About this task:
Gather every line of the records that contains the word "What" and copy each one out. Case counts, so match capital and lowercase letters exactly.

Data to use:
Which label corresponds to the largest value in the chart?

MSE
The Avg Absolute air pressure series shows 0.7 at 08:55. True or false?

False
---
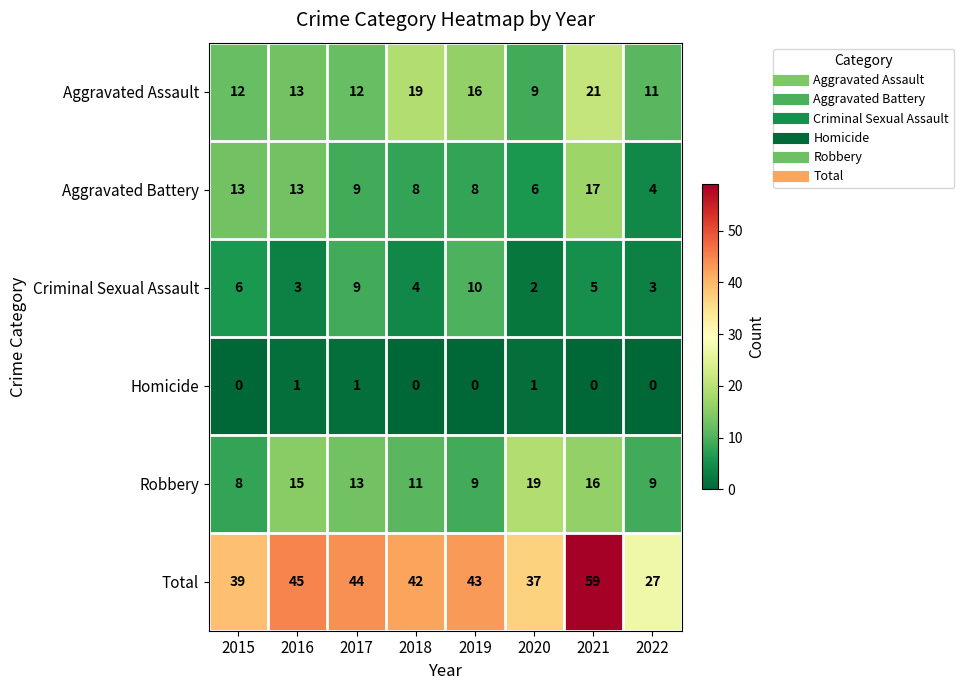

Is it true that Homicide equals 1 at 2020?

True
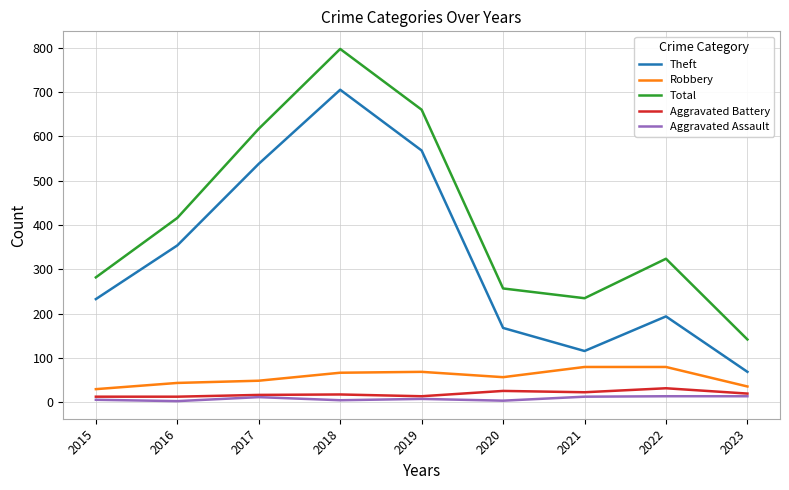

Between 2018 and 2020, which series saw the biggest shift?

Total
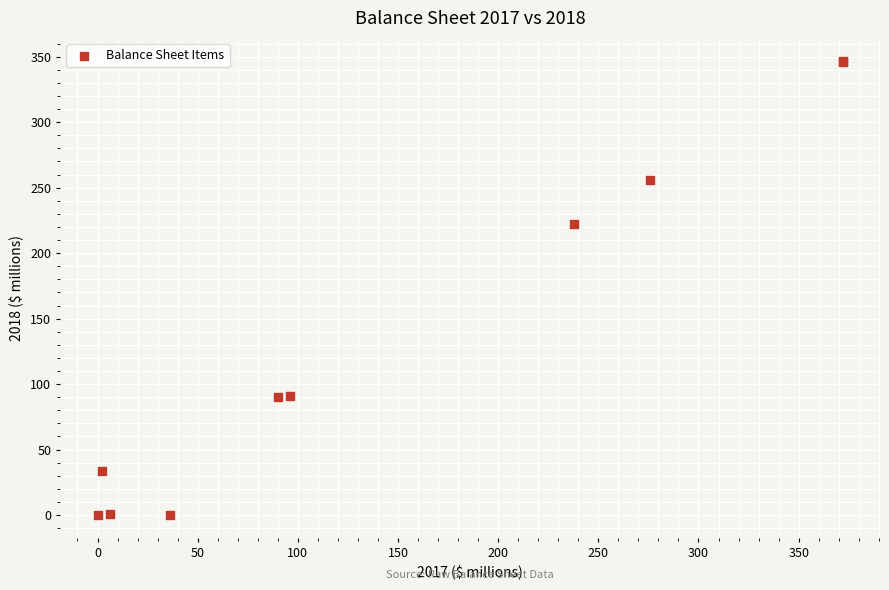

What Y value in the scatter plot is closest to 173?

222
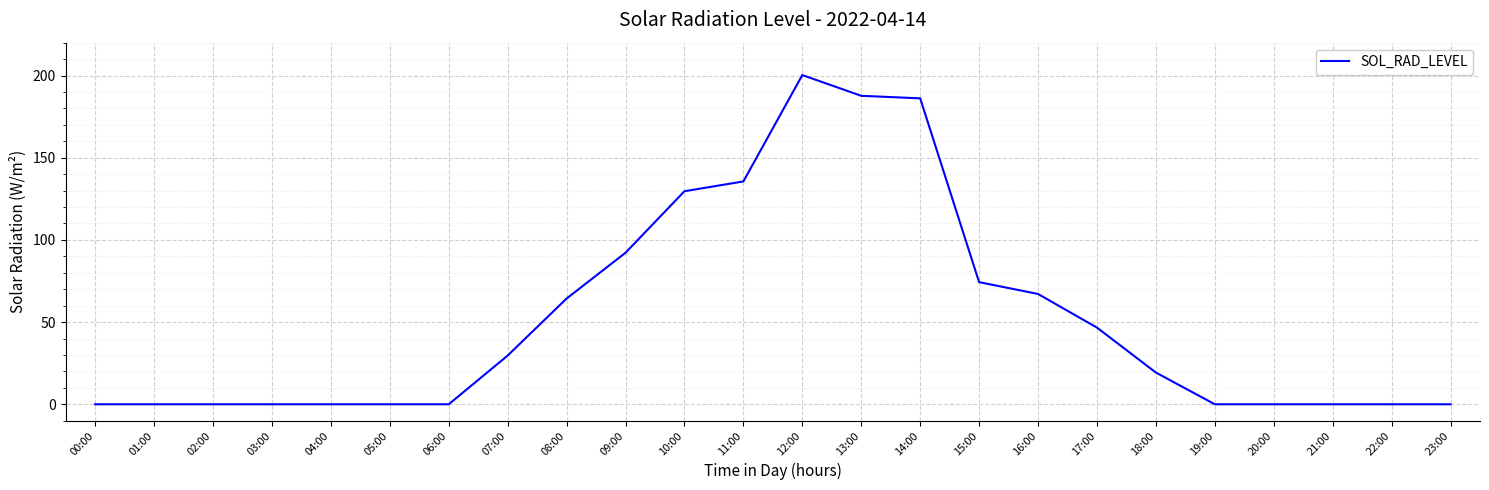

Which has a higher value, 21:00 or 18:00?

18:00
* * *
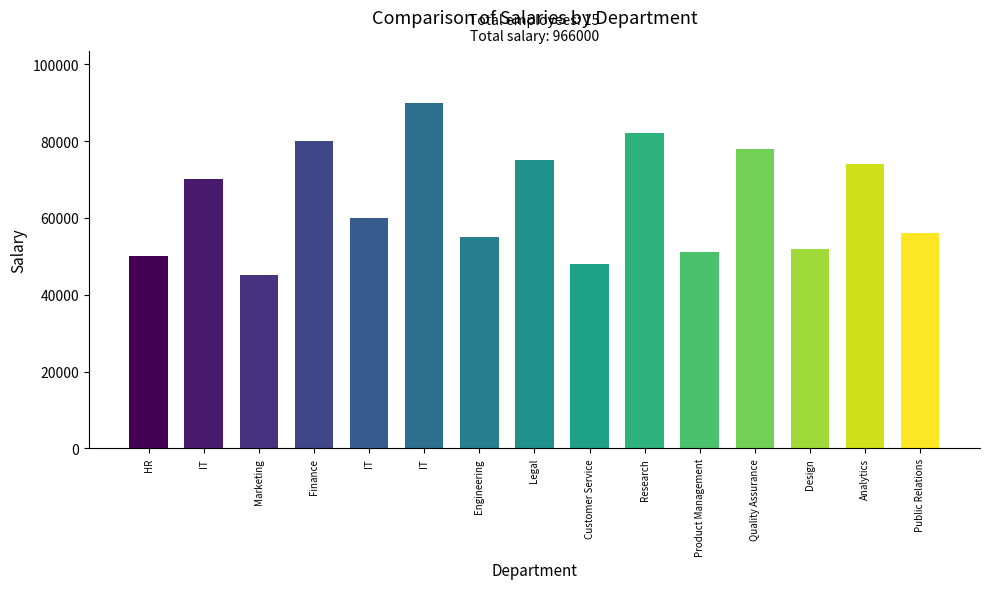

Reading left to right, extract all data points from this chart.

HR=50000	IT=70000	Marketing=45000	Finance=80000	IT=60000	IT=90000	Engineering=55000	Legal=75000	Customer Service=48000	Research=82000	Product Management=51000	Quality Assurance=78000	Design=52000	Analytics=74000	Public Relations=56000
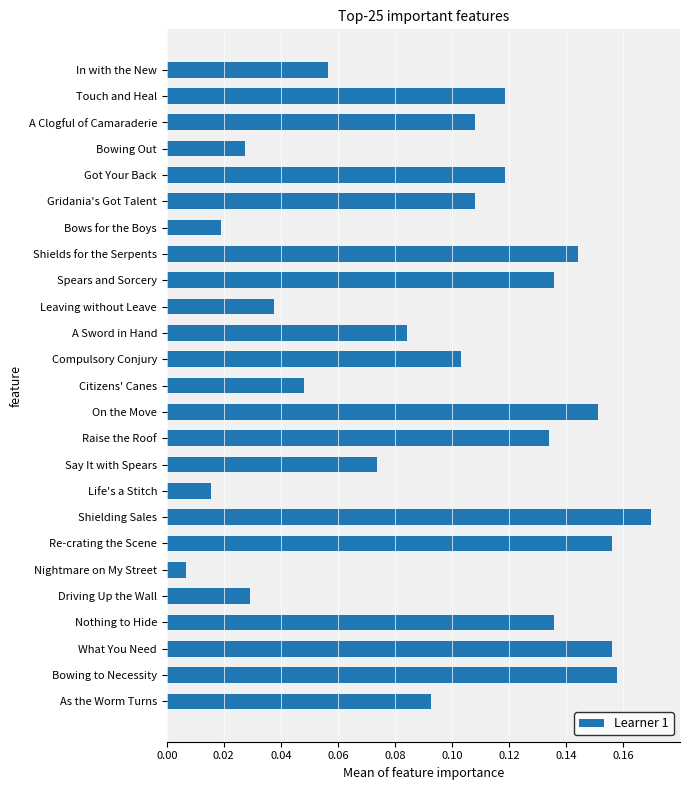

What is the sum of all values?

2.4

Response to the exercise:
What Y value in the scatter plot is closest to 173?
What is the sum of all values?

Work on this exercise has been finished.